Endstation: Die hoch technisierte Welt ist nicht perfekt, aber gut
Es soll noch Abenteurer geben, die sich in einen Wagen der Deutschen Bahn setzen und damit die heile Welt der Voraussehbarkeit verlassen.
Wo wir uns im normalen Leben an internetfähigen Handys mit Navigationssystemen, dem Laptop oder dem Blackberry festklammern, kann nichts den menschlichen Determinismus so stark verdeutlichen, wie eine Zugreise. Die kleinen technischen Helferlein, die uns ansonsten in der Illusion wiegen, nicht alleine zu sein mit einem Wust von Terminen, E-Mails, Konferenzen und Geschäftsreisen, sind machtlos gegen eine Durchsage des Schaffners, dass die komplette Innenelektrik des Zuges ausgefallen sei. Das Display des Laptops ist schwarz. Die blinkende Anzeige des Handys sagt »Netzsuche« und es wird immer wärmer, denn auch die Klimaanlage hat einer Außentemperatur von sonnigen 32 Grad bei fehlender Stromversorgung wenig entgegenzusetzen. Vielen ist es vielleicht vorher nicht aufgefallen, was die Erkenntnis umso schmerzlicher macht, denn Züge, die über eine fortschrittlichere Kühlung, als die bloße Außenluft verfügen, haben keine Fenster, die sich öffnen lassen.
Es gibt etwas, dass man von einem solchen Trip lernen kann: Schwitzen schweißt zusammen. Nach einer Stunde in der Zugsauna haben vom Geschäftsführer bis zur Aldikassiererin alle Insassen nur noch das Nötigste an und beginnen – unabgelenkt von Handy oder Laptop – zu begreifen, dass sie alle in der gleichen Situation stecken. Der Geschäftsführer leiht sich die Bunte von der Kassiererin zum Luftfächern und er ihr sein Einstecktuch zum Schweißabwischen. Der Schaffner schwitzt auch. Jeder redet auf einmal mit jedem – keine Wutausbrüche, dafür Witze über Schweißgeruch. In den wenigsten Gesichtern ist Traurigkeit darüber zu entdecken, dass man nicht noch mal eben schnell die Präsentationen am Laptop fertig machen kann. Es stellt sich die Frage, ist das Blackberry eigentlich noch für den Nutzer da oder umgekehrt?

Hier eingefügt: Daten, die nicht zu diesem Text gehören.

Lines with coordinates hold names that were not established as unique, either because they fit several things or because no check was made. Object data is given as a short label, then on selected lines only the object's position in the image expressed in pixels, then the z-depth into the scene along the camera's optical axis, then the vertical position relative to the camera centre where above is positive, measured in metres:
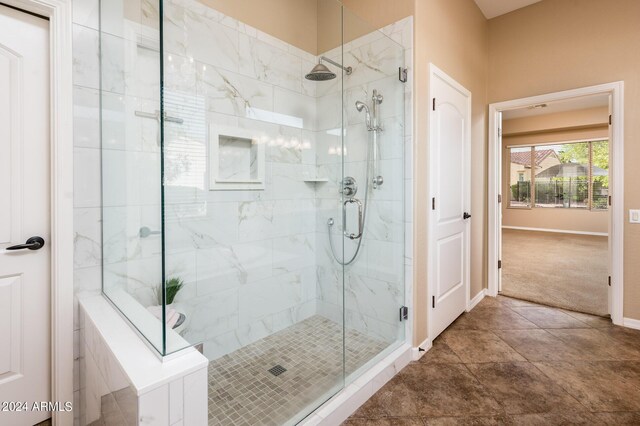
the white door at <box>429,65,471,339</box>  2.40 +0.10
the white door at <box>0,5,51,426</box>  1.44 -0.01
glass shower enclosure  1.55 +0.13
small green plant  1.51 -0.42
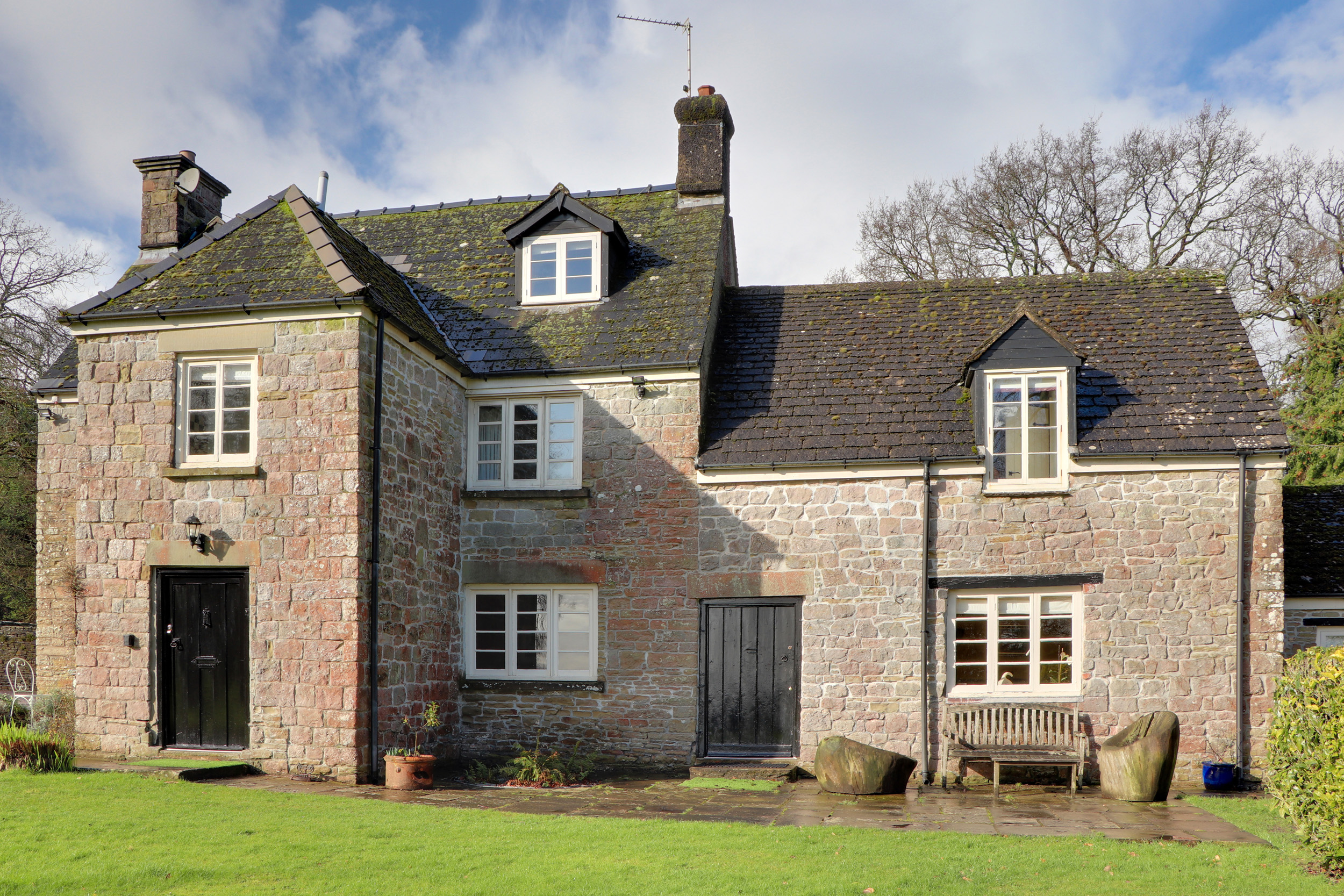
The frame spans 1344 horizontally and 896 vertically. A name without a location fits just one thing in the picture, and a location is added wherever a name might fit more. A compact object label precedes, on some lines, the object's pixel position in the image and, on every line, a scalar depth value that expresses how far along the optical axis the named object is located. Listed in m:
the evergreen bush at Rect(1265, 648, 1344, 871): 7.34
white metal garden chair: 14.41
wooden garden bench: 11.79
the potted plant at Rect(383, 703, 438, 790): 10.74
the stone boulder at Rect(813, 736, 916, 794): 11.23
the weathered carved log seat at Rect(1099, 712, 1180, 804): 10.80
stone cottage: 11.47
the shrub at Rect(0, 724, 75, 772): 10.30
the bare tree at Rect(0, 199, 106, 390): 22.28
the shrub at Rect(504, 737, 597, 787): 11.59
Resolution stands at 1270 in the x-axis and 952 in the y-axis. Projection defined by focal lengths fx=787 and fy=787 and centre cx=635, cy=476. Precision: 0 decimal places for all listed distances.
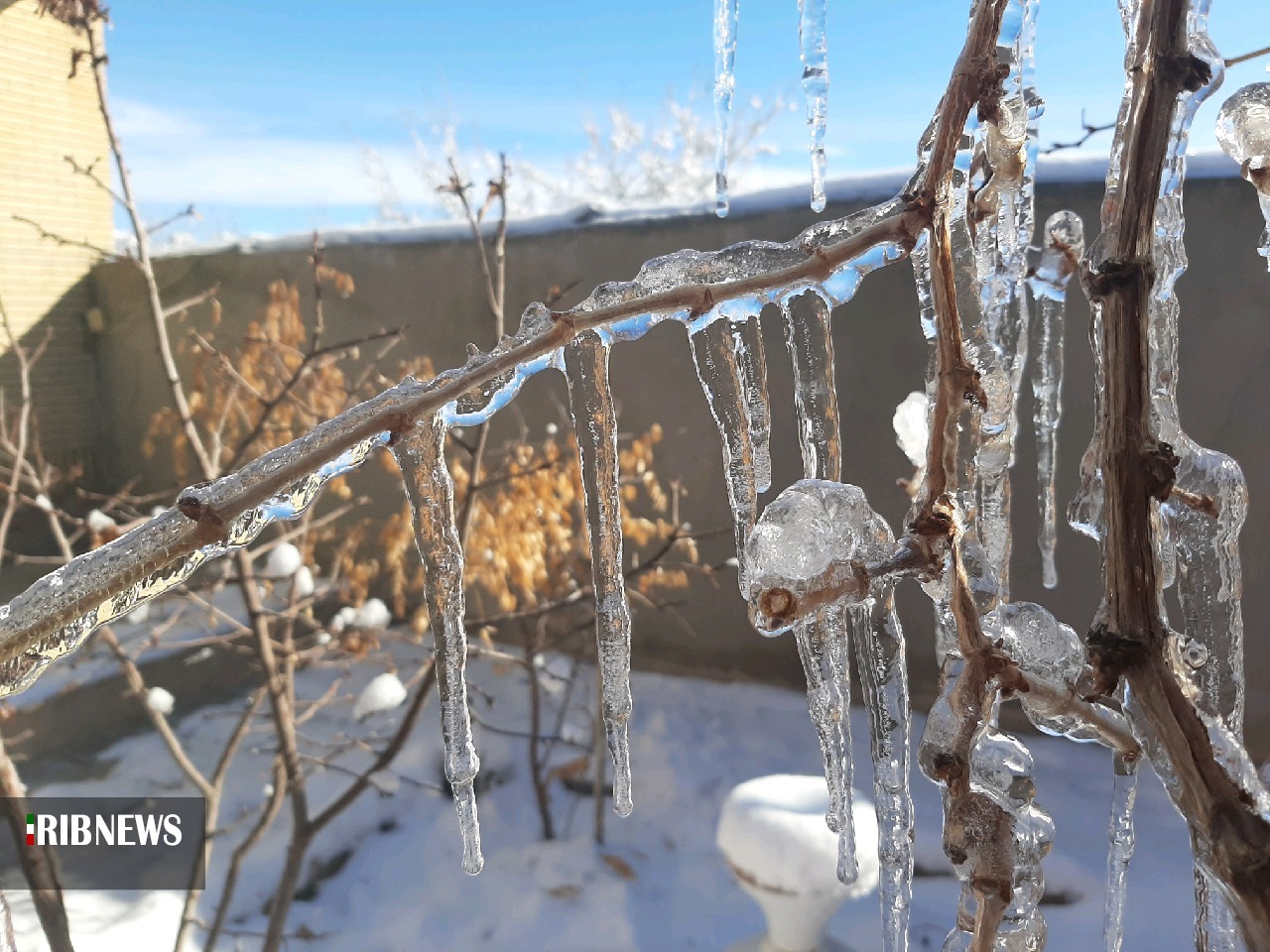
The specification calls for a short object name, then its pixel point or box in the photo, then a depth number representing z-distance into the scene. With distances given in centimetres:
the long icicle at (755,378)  46
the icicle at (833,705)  43
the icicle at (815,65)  53
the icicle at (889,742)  43
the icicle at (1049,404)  84
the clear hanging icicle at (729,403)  44
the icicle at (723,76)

Auch in großen Firmen lässt sich bei aller Zweckoptimierung Ähnliches beobachten. Durch Effizienz und Planung hängt vieles nur noch von der Rechnerleistung ab und erst im Notfall werden Abteilungen gezwungen, miteinander zu sprechen. Ab und zu mal ein bisschen Bahnfahren kann nicht schaden. In einer perfekten, zu Ende optimierten Welt würde man wahrscheinlich vor Langeweile umkommen. Vielleicht gibt es ja bald ein Navigationsgerät, bei dem auch mal der Weg das Ziel ist.